*Document excerpt*:
========================================

21 Constructing Paths

21.1 Overview

The “basic entity of drawing” in PGF is the path. A path consists of several parts, each of which is either a closed or open curve. An open curve has a starting point and an end point and, in between, consists of several segments, each of which is either a straight line or a Bézier curve. Here is an example of a path (in red) consisting of two parts, one open, one closed:

A path, by itself, has no “effect,” that is, it does not leave any marks on the page. It is just a set of points on the plane. However, you can use a path in different ways. The most natural actions are stroking (also known as drawing) and filling. Stroking can be imagined as picking up a pen of a certain diameter and “moving it along the path.” Filling means that everything “inside” the path is filled with a uniform color. Naturally, the open parts of a path must first be closed before a path can be filled.

In PGF, there are numerous commands for constructing paths, all of which start with \pgfpath. There are also commands for using paths, though most operations can be performed by calling \pgfusepath with an appropriate parameter.

As a side-effect, the path construction commands keep track of two bounding boxes. One is the bounding box for the current path, the other is a bounding box for all paths in the current picture. See Section 21.13 for more details.

========================================

*Check your understanding*:
**1)** Show every line of the entries below that contains the string "pour". Case counts.
**2)** Write the next part of the PGF overview on constructing paths above, picking up after its final sentence.

========================================

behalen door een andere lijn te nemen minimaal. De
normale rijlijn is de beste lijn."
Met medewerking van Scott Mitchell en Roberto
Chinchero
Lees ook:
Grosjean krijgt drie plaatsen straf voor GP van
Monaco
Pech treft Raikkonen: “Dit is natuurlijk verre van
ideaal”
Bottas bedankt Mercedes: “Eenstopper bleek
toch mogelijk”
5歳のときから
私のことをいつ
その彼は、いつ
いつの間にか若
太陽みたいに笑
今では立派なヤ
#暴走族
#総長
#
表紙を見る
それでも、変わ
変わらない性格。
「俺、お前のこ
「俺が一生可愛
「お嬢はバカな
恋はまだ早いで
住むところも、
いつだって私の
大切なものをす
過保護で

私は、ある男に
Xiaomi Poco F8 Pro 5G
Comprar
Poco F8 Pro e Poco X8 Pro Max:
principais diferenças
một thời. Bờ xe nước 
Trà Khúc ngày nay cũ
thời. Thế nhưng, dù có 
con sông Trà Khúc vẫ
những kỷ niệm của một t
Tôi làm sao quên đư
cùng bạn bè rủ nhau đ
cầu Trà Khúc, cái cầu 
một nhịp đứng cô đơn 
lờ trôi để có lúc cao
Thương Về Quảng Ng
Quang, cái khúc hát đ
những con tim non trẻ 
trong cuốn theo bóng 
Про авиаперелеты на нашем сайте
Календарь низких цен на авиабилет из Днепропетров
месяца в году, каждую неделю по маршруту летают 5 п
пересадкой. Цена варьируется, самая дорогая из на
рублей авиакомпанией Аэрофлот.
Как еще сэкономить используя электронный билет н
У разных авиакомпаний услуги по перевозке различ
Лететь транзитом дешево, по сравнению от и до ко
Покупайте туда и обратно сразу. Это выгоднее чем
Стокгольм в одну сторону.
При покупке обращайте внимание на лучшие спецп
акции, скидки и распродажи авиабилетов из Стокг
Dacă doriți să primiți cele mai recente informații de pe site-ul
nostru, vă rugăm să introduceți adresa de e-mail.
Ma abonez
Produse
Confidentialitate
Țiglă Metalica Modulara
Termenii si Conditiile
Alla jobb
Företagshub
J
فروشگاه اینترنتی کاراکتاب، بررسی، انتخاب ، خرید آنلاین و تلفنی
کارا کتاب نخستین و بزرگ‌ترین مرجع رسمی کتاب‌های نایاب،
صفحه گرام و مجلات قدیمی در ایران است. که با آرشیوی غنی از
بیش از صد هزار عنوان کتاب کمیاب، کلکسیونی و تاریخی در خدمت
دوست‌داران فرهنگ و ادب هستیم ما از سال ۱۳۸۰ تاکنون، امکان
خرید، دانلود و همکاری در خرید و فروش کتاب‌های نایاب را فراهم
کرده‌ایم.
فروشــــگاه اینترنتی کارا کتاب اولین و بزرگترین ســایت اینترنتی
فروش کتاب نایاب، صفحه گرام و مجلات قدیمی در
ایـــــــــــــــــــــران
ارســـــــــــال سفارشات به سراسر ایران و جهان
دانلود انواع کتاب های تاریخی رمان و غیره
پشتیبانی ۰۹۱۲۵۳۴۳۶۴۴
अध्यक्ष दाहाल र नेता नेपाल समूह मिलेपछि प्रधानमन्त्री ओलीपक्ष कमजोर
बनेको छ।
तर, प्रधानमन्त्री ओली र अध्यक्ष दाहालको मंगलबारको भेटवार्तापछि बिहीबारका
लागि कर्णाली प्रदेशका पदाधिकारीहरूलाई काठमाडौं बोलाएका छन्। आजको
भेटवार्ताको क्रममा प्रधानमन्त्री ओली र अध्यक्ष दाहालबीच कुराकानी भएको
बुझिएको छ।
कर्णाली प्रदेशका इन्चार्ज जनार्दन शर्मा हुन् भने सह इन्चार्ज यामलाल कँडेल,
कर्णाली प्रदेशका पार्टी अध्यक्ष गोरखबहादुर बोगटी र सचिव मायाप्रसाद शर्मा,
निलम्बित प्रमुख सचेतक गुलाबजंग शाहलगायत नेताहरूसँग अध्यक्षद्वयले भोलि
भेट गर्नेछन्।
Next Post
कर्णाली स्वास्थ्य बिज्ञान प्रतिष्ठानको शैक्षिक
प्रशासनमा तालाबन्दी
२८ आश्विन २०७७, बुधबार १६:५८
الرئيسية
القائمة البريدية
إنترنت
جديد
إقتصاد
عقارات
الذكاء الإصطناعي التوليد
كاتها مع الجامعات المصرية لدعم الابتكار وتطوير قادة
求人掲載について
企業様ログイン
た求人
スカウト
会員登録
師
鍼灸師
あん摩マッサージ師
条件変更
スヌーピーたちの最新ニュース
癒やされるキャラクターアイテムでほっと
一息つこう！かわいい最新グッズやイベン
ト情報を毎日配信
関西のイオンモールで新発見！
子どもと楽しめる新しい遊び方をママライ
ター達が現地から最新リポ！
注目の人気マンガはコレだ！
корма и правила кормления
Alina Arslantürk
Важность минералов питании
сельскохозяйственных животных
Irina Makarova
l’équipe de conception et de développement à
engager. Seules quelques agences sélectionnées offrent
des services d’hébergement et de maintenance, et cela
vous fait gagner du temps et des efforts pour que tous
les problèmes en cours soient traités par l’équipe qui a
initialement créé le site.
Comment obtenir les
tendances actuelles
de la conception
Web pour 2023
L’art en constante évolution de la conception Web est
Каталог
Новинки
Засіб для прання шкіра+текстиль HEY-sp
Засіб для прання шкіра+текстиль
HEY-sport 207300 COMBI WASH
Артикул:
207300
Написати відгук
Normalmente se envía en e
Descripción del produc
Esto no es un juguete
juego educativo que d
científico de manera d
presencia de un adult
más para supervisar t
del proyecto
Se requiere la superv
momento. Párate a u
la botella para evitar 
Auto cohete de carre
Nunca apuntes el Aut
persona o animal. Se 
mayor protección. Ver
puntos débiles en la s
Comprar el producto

========================================

*Answer set*:
**1)**
vous fait gagner du temps et des efforts pour que tous
Web pour 2023

**2)**
Each path construction command extends the current path in some way. The “current path” is a global entity that persists across TEX groups. Thus, between calls to the path construction commands you can perform arbitrary computations and even open and closed TEX groups. The current path only gets “flushed” when the \pgfusepath command is called (or when the soft-path subsystem is used directly, see Section 34).

21.2 The Move-To Path Operation

The most basic operation is the move-to operation. It must be given at the beginning of paths, though some path construction command (like \pgfpathrectangle) generate move-tos implicitly. A move-to operation can also be used to start a new part of a path.

\pgfpathmoveto{<coordinate>}

This command expects a PGF-coordinate like \pgfpointorigin as its parameter. When the current path is empty, this operation will start the path at the given <coordinate>. If a path has already been partly constructed, this command will end the current part of the path and start a new one.

\begin{pgfpicture}   \pgfpathmoveto{\pgfpointorigin}   \pgfpathlineto{\pgfpoint{1cm}{1cm}}   \pgfpathlineto{\pgfpoint{2cm}{1cm}}   \pgfpathlineto{\pgfpoint{3cm}{0.5cm}}   \pgfpathlineto{\pgfpoint{3cm}{0cm}}   \pgfsetfillcolor{examplefill}   \pgfusepath{fill,stroke} \end{pgfpicture}

\begin{pgfpicture}   \pgfpathmoveto{\pgfpointorigin}   \pgfpathlineto{\pgfpoint{1cm}{1cm}}   \pgfpathlineto{\pgfpoint{2cm}{1cm}}   \pgfpathmoveto{\pgfpoint{2cm}{1cm}} % New part   \pgfpathlineto{\pgfpoint{3cm}{0.5cm}}   \pgfpathlineto{\pgfpoint{3cm}{0cm}}   \pgfsetfillcolor{examplefill}   \pgfusepath{fill,stroke} \end{pgfpicture}

The command will apply the current coordinate transformation matrix to <coordinate> before using it.

The command will update the bounding box of the current path and picture, if necessary.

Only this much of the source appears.